◆ TASK PROMPT ◆
For this exercise, copy each line of the records that contains the word "نانولوله".

──────── DATASET RECORDS

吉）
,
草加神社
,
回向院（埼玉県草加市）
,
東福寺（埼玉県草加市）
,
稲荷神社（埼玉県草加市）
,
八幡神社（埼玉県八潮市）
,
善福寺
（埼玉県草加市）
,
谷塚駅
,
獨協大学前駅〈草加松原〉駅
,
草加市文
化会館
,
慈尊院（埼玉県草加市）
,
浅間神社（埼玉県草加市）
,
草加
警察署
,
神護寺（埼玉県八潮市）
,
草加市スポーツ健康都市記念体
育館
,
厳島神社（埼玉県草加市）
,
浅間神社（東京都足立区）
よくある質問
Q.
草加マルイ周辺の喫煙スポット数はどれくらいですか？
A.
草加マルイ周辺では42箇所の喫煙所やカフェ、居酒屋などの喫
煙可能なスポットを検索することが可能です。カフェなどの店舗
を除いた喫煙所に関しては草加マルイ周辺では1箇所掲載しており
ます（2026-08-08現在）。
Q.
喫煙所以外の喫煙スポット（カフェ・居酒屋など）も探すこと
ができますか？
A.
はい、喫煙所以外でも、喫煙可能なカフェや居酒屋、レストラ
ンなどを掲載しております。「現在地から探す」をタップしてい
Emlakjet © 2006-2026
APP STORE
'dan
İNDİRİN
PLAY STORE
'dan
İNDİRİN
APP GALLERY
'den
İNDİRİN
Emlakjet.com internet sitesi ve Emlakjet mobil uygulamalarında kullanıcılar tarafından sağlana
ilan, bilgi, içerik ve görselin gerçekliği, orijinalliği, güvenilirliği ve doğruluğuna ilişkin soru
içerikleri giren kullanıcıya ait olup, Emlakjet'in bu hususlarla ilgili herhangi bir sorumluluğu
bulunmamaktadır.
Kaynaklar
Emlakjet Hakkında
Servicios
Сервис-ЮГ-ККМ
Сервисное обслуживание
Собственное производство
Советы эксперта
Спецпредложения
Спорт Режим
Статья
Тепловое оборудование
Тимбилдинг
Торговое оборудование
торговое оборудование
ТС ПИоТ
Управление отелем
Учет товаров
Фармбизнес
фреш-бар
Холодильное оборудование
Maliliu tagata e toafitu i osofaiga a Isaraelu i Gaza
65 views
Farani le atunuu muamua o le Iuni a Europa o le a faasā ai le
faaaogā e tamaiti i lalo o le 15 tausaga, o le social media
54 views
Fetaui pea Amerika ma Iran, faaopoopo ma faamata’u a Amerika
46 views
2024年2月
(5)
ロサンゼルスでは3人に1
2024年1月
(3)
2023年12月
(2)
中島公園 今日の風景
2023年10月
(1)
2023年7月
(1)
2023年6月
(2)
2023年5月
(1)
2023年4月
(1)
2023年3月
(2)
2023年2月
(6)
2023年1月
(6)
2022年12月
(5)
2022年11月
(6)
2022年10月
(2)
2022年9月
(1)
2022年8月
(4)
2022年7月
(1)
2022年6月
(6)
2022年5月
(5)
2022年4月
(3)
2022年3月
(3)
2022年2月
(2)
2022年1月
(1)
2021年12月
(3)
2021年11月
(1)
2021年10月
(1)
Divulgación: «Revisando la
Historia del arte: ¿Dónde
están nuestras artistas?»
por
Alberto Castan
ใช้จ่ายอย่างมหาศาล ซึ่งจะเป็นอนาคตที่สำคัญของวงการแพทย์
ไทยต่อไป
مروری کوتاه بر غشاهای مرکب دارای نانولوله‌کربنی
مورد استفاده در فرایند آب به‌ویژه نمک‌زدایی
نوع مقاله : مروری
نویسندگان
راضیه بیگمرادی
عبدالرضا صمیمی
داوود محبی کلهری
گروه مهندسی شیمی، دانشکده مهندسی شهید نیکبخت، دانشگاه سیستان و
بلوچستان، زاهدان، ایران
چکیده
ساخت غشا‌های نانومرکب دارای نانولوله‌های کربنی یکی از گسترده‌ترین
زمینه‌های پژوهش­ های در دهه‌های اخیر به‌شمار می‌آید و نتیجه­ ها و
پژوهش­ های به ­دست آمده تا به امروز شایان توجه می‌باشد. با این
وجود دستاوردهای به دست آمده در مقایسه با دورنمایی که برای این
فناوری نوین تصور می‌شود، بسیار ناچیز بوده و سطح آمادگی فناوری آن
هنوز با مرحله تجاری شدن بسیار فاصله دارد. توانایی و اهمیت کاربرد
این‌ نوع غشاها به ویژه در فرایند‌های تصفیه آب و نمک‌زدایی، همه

────────────────

◆ TASK SOLUTION ◆
مروری کوتاه بر غشاهای مرکب دارای نانولوله‌کربنی
ساخت غشا‌های نانومرکب دارای نانولوله‌های کربنی یکی از گسترده‌ترین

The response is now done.